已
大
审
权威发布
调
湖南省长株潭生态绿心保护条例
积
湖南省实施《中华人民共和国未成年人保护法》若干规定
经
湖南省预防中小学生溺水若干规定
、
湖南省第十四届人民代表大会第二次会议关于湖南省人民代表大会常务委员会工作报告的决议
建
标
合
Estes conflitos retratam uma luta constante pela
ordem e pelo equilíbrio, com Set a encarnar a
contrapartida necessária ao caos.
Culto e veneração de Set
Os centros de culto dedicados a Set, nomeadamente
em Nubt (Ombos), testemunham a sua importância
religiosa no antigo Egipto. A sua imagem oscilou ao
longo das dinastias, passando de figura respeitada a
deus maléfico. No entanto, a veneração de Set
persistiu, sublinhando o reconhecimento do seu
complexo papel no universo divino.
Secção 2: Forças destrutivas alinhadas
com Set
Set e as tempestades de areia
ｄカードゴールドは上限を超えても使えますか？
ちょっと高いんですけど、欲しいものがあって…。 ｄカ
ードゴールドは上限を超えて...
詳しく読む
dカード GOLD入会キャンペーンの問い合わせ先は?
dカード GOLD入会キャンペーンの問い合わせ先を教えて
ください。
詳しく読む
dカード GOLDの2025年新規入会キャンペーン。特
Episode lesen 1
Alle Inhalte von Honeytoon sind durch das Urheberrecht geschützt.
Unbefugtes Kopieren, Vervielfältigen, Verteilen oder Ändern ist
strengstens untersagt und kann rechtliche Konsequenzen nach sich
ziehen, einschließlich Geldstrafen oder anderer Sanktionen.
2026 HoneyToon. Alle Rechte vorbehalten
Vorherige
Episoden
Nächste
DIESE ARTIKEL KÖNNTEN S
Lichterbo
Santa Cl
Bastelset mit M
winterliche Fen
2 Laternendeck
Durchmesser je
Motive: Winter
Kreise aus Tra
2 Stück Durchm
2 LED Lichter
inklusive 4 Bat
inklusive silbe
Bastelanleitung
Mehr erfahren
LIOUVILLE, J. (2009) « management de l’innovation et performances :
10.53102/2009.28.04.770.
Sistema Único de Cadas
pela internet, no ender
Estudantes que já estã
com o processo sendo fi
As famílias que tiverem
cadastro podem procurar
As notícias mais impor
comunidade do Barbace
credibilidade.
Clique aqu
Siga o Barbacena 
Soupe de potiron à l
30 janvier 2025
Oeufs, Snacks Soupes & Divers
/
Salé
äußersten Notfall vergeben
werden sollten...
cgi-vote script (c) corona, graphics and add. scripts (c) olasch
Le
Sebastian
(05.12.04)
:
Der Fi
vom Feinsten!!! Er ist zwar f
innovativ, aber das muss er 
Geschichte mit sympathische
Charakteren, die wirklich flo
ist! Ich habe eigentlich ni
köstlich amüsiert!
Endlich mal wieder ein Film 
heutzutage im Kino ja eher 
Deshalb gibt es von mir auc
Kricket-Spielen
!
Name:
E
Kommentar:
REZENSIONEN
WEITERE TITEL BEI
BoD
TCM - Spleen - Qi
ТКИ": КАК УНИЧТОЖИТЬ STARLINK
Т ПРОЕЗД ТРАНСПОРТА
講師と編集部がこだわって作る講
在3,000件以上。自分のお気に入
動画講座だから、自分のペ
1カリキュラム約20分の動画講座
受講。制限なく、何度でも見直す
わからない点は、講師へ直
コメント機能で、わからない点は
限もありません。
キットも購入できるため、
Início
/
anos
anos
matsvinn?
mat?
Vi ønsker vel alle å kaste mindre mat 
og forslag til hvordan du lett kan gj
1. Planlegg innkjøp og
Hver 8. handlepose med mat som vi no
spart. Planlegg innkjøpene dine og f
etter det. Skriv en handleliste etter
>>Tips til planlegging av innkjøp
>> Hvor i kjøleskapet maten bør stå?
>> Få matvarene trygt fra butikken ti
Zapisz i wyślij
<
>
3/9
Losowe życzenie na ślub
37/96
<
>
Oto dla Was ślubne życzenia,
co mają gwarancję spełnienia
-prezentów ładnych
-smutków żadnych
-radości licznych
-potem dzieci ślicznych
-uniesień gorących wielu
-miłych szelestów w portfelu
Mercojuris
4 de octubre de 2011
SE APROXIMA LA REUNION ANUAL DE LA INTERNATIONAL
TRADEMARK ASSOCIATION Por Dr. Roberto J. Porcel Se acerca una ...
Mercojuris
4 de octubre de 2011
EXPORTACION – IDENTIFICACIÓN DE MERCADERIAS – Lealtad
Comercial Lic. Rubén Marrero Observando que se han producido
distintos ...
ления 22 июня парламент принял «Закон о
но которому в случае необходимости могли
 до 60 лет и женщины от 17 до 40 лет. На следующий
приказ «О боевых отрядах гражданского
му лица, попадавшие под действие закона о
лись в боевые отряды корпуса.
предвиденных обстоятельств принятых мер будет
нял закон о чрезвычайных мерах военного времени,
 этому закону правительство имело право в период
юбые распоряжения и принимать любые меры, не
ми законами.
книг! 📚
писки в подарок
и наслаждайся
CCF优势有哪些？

● **WRITTEN TASK**
Transcribe every line of the records exactly, please.

● **THE COMPLETED TASK**
已
大
审
权威发布
调
湖南省长株潭生态绿心保护条例
积
湖南省实施《中华人民共和国未成年人保护法》若干规定
经
湖南省预防中小学生溺水若干规定
、
湖南省第十四届人民代表大会第二次会议关于湖南省人民代表大会常务委员会工作报告的决议
建
标
合
Estes conflitos retratam uma luta constante pela
ordem e pelo equilíbrio, com Set a encarnar a
contrapartida necessária ao caos.
Culto e veneração de Set
Os centros de culto dedicados a Set, nomeadamente
em Nubt (Ombos), testemunham a sua importância
religiosa no antigo Egipto. A sua imagem oscilou ao
longo das dinastias, passando de figura respeitada a
deus maléfico. No entanto, a veneração de Set
persistiu, sublinhando o reconhecimento do seu
complexo papel no universo divino.
Secção 2: Forças destrutivas alinhadas
com Set
Set e as tempestades de areia
ｄカードゴールドは上限を超えても使えますか？
ちょっと高いんですけど、欲しいものがあって…。 ｄカ
ードゴールドは上限を超えて...
詳しく読む
dカード GOLD入会キャンペーンの問い合わせ先は?
dカード GOLD入会キャンペーンの問い合わせ先を教えて
ください。
詳しく読む
dカード GOLDの2025年新規入会キャンペーン。特
Episode lesen 1
Alle Inhalte von Honeytoon sind durch das Urheberrecht geschützt.
Unbefugtes Kopieren, Vervielfältigen, Verteilen oder Ändern ist
strengstens untersagt und kann rechtliche Konsequenzen nach sich
ziehen, einschließlich Geldstrafen oder anderer Sanktionen.
2026 HoneyToon. Alle Rechte vorbehalten
Vorherige
Episoden
Nächste
DIESE ARTIKEL KÖNNTEN S
Lichterbo
Santa Cl
Bastelset mit M
winterliche Fen
2 Laternendeck
Durchmesser je
Motive: Winter
Kreise aus Tra
2 Stück Durchm
2 LED Lichter
inklusive 4 Bat
inklusive silbe
Bastelanleitung
Mehr erfahren
LIOUVILLE, J. (2009) « management de l’innovation et performances :
10.53102/2009.28.04.770.
Sistema Único de Cadas
pela internet, no ender
Estudantes que já estã
com o processo sendo fi
As famílias que tiverem
cadastro podem procurar
As notícias mais impor
comunidade do Barbace
credibilidade.
Clique aqu
Siga o Barbacena 
Soupe de potiron à l
30 janvier 2025
Oeufs, Snacks Soupes & Divers
/
Salé
äußersten Notfall vergeben
werden sollten...
cgi-vote script (c) corona, graphics and add. scripts (c) olasch
Le
Sebastian
(05.12.04)
:
Der Fi
vom Feinsten!!! Er ist zwar f
innovativ, aber das muss er 
Geschichte mit sympathische
Charakteren, die wirklich flo
ist! Ich habe eigentlich ni
köstlich amüsiert!
Endlich mal wieder ein Film 
heutzutage im Kino ja eher 
Deshalb gibt es von mir auc
Kricket-Spielen
!
Name:
E
Kommentar:
REZENSIONEN
WEITERE TITEL BEI
BoD
TCM - Spleen - Qi
ТКИ": КАК УНИЧТОЖИТЬ STARLINK
Т ПРОЕЗД ТРАНСПОРТА
講師と編集部がこだわって作る講
在3,000件以上。自分のお気に入
動画講座だから、自分のペ
1カリキュラム約20分の動画講座
受講。制限なく、何度でも見直す
わからない点は、講師へ直
コメント機能で、わからない点は
限もありません。
キットも購入できるため、
Início
/
anos
anos
matsvinn?
mat?
Vi ønsker vel alle å kaste mindre mat 
og forslag til hvordan du lett kan gj
1. Planlegg innkjøp og
Hver 8. handlepose med mat som vi no
spart. Planlegg innkjøpene dine og f
etter det. Skriv en handleliste etter
>>Tips til planlegging av innkjøp
>> Hvor i kjøleskapet maten bør stå?
>> Få matvarene trygt fra butikken ti
Zapisz i wyślij
<
>
3/9
Losowe życzenie na ślub
37/96
<
>
Oto dla Was ślubne życzenia,
co mają gwarancję spełnienia
-prezentów ładnych
-smutków żadnych
-radości licznych
-potem dzieci ślicznych
-uniesień gorących wielu
-miłych szelestów w portfelu
Mercojuris
4 de octubre de 2011
SE APROXIMA LA REUNION ANUAL DE LA INTERNATIONAL
TRADEMARK ASSOCIATION Por Dr. Roberto J. Porcel Se acerca una ...
Mercojuris
4 de octubre de 2011
EXPORTACION – IDENTIFICACIÓN DE MERCADERIAS – Lealtad
Comercial Lic. Rubén Marrero Observando que se han producido
distintos ...
ления 22 июня парламент принял «Закон о
но которому в случае необходимости могли
 до 60 лет и женщины от 17 до 40 лет. На следующий
приказ «О боевых отрядах гражданского
му лица, попадавшие под действие закона о
лись в боевые отряды корпуса.
предвиденных обстоятельств принятых мер будет
нял закон о чрезвычайных мерах военного времени,
 этому закону правительство имело право в период
юбые распоряжения и принимать любые меры, не
ми законами.
книг! 📚
писки в подарок
и наслаждайся
CCF优势有哪些？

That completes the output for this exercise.